If you are in the healthcare space and have large amounts of data and would like to discuss with a machine learning expert, please get in touch and we would be glad to arrange a free consultation.

AI in healthcare

Artificial intelligence in healthcare is the use of complex algorithms and software, or in other words, artificial intelligence (AI), to emulate human cognition in the analysis, interpretation, and comprehension of complicated medical and healthcare data.

Concerns about AI in healthcare

The rapidly changing landscape of AI in healthcare has naturally raised concerns about the impact on medicine and on society as a whole.

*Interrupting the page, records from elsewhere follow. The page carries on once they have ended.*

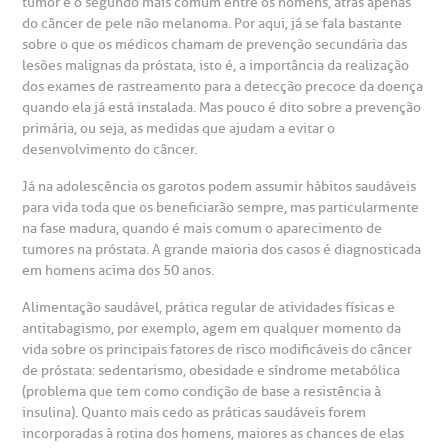
Hospital BP
tumor é o segundo mais comum entre os homens, atrás apenas
do câncer de pele não melanoma. Por aqui, já se fala bastante
sobre o que os médicos chamam de prevenção secundária das
heck-in antecipado
rea do médico
orários de atendimento
ardiologia
A BP conta com você para melhorar sempre a qualidade do
lesões malignas da próstata, isto é, a importância da realização
atendimento e dos serviços prestados.
A Ouvidoria e SAC são canais para você, cliente da BP, tirar
dos exames de rastreamento para a detecção precoce da doença
suas dúvidas, registrar suas reclamações ou fazer elogios
esultados de exames
ódigo de conduta
uvidoria
entro de Excelência em Neurologia e
quando ela já está instalada. Mas pouco é dito sobre a prevenção
relacionados ao nosso atendimento e aos nossos serviços.
primária, ou seja, as medidas que ajudam a evitar o
Horário de atendimento: 2ª a 6ª feira das 7h às 18h
eurocirurgia
desenvolvimento do câncer.
eleconsulta
emonstrações Financeiras
rotocolo de Infarto SUS
AC:
Saiba mais
Já na adolescência os garotos podem assumir hábitos saudáveis
ediatria
para vida toda que os beneficiarão sempre, mas particularmente
reparo de Exames
oação
orários de Visita
(11)
3505-1000
na fase madura, quando é mais comum o aparecimento de
entro de Excelência em Ortopedia
tumores na próstata. A grande maioria dos casos é diagnosticada
Endereço:
em homens acima dos 50 anos.
statuto social da BP
ronto-socorro
UVIDORIA:
Rua Maestro Cardim, 769
utras especialidades
Alimentação saudável, prática regular de atividades físicas e
Telemedicina BP
ouvidoria@bp.org.br
antitabagismo, por exemplo, agem em qualquer momento da
CEP: 01323-001 | Bela Vista
overnança corporativa
olicitação de cópia de prontuário médico
vida sobre os principais fatores de risco modificáveis do câncer
São Paulo - SP
de próstata: sedentarismo, obesidade e síndrome metabólica
Fale Conosco
(problema que tem como condição de base a resistência à
mpacto social
olicitação de orçamento particular
insulina). Quanto mais cedo as práticas saudáveis forem
Teleinterconsulta
incorporadas à rotina dos homens, maiores as chances de elas
BP Mirante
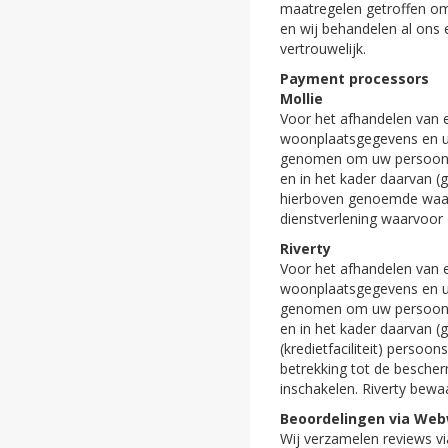
maatregelen getroffen om
en wij behandelen al ons 
vertrouwelijk.
Payment processors
Mollie
Voor het afhandelen van e
woonplaatsgegevens en uw
genomen om uw persoonsge
en in het kader daarvan (
hierboven genoemde waarb
dienstverlening waarvoor 
Riverty
Voor het afhandelen van e
woonplaatsgegevens en uw
genomen om uw persoonsge
en in het kader daarvan (
(kredietfaciliteit) perso
betrekking tot de besche
inschakelen. Riverty bewa
Beoordelingen via Web
Wij verzamelen reviews vi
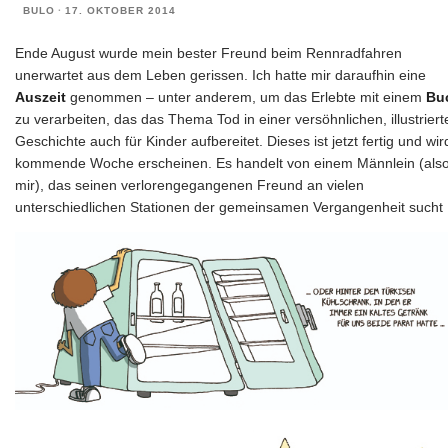
BULO
·
17. OKTOBER 2014
Ende August wurde mein bester Freund beim Rennradfahren
unerwartet aus dem Leben gerissen. Ich hatte mir daraufhin eine
Auszeit
genommen – unter anderem, um das Erlebte mit einem
Bu
zu verarbeiten, das das Thema Tod in einer versöhnlichen, illustriert
Geschichte auch für Kinder aufbereitet. Dieses ist jetzt fertig und wir
kommende Woche erscheinen. Es handelt von einem Männlein (als
mir), das seinen verlorengegangenen Freund an vielen
unterschiedlichen Stationen der gemeinsamen Vergangenheit sucht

One concern is the potential to increase inequality in healthcare, creating a division between groups with access to the cutting edge healthcare AI and those groups without these advantages.

Healthcare data protection

In 2019 it was reported that the UK’s National Health Service had signed a number of data sharing agreements with Google Health, allowing the company access to the sensitive records of more than a million NHS patients. Google’s plans included a project to detect eye disease from retinal scans with high accuracy. Many in the UK expressed their unease at their data potentially being shared with a large multinational without their explicit consent.

In Europe patients’ data is protected by the GDPR, and in the USA by the HIPAA. However, nearly all healthcare machine learning models require access to extremely sensitive data for their development, and it has been difficult to reach a balance between permitting the development of these models and preventing abuse of patient data by nefarious parties. Imagine, for example, if a health insurance company were able to obtain highly sensitive patient data such as genomics data, allowing them to boost premiums for patients based on this information before those patients are even aware of their risk status.

Explainability of AI for healthcare

Other concerns frequently raised about AI in healthcare include the danger of black box models, which deliver a decision without any accountability or explanation of the reasoning behind the decision. This can be mitigated either by simplifying the machine learning model used or resorting to explainable machine learning models.

Algorithmic bias in healthcare AI

Finally, many have raised the issue of bias in machine learning having an adverse affect on the healthcare received by minorities and exacerbating the inequalities already existing in societies. Examples include a diagnostic model trained on white males failing to achieve the same accuracy for other groups. Fortunately, with rigorous quality control it is possible to address the issue of algorithmic bias and allay these concerns.